SEOUL, Oct. 22 (Korea Bizwire) — Edison Motors Co., the likely preferred bidder for financially troubled SsangYong Motor Co., said Friday it aims to turn around SsangYong in three to five years by focusing on transforming it into an electric vehicle-focused carmaker.
On Wednesday, SsangYong and its court-appointed lead manager recommended a local consortium led by Edison Motors as the preferred bidder for the debt-laden carmaker.
The bankruptcy court is widely expected to approve the proposal.
“To achieve the aim, we are planning to resume full operations with three shifts (in SsangYong plants) to produce existing combustion-engine, battery-powered, and hybrid models in the coming years,” Edison Motors Chairman Kang Young-kwon said in an online press conference.
Under the three shift systems, SsangYong will be able to produce up to 300,000 vehicles a year on the three assembly lines of its plant in Pyeongtaek, south of Seoul, Kang said.
The No. 2 assembly line has been idle since February 2019 as SsangYong stopped producing the Chairman sedan and the Turismo SUV. The No. 1 and No. 3 assembly lines are in operation under one shift system.
Edison, an electric carmaker, is targeting to produce 300,000 to 500,000 vehicles annually in Pyeongtaek — 200,000 to 300,000 units of combustion engine cars, 100,000-200,000 units of all-electric models and 50,000 hybrid models among others, the chairman said.
It plans to produce 10 new EV models, including the Smart S, by 2022, 20 by 2025 and 30 by 2030 in SsangYong’s facilities.
He said the production goals won’t allow Edison to lay off existing assembly line workers.
As for financing plans, Edison said it will raise 1.5 trillion won (US$1.27 billion) from strategic and financial investors to take over SsangYong.
In follow-up steps, SsangYong and EY Hanyoung plan to sign a memorandum of understanding with the Edison consortium for the deal by the end of this month.
In November, the Edison consortium is scheduled to conduct a two-week due diligence on SsangYong and then sign a deal to acquire the SUV-focused carmaker.
Edison has two domestic plants capable of producing a total of 63,500 pure electric buses and trucks a year as well as 1,500 compressed natural gas buses in Hamyang, South Gyeongsang Province, and Gunsan, North Jeolla Province.
It is preparing to build production facilities in India, Europe and the United States in the long term.
SsangYong has suffered lackluster sales in recent years due to lack of new models and its Indian parent Mahindra & Mahindra Ltd.’s plan to make no cash injection into SsangYong.
From January to September, SsangYong’s sales fell 17 percent to 61,854 autos from 74,707 a year earlier.
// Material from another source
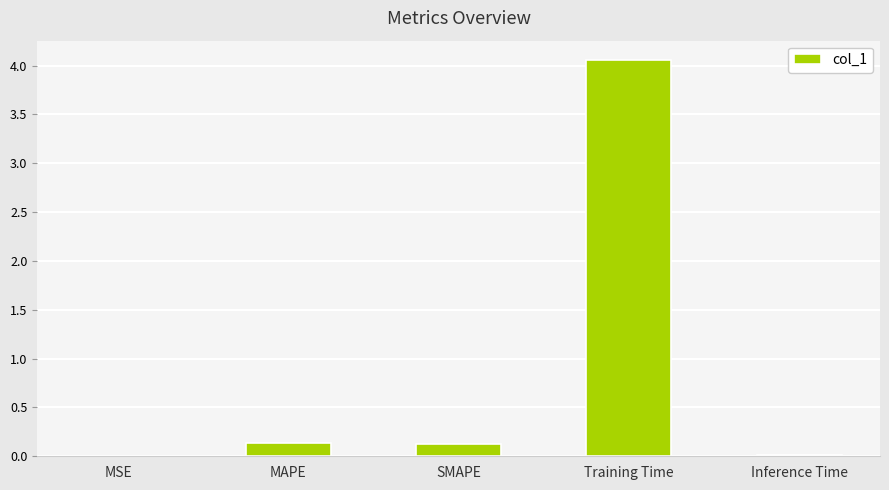

What is the sum of all values?

4.3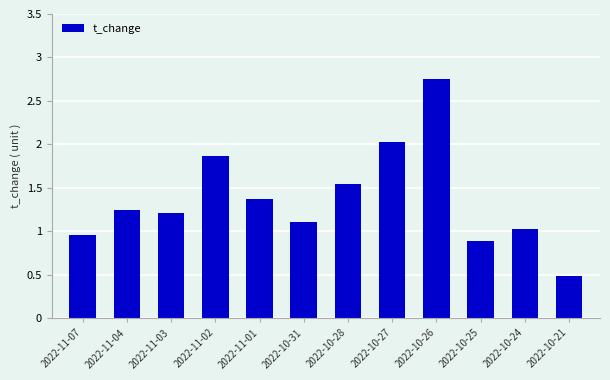

What is the sum of all values?

16.5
Its lineup consists of the Tivoli, Korando, Rexton and Rexton Sports SUVs.
In April, SsangYong was placed under court receivership for the second time after undergoing the same process a decade earlier. Mahindra failed to attract an investor due to the prolonged COVID-19 pandemic and its worsening financial status.
China-based SAIC Motor Corp. acquired a 51 percent stake in SsangYong in 2004 but relinquished its control of the carmaker in 2009 in the wake of the 2008-09 global financial crisis.
In 2011, Mahindra acquired a 70 percent stake in SsangYong for 523 billion won and now holds a 74.65 percent stake in the carmaker.
In self-help measures, SsangYong’s 4,700 employees began to take two-year unpaid leave in rotation on July 12 while accepting an extension of a cut in wages and suspended welfare benefits until June 2023.
The company also plans to sell its current Pyeongtaek plant, in three to five years and build a new factory to focus on EVs in the same city. Its other plant in Changwon, 400 km south of Seoul, makes engines for its vehicles.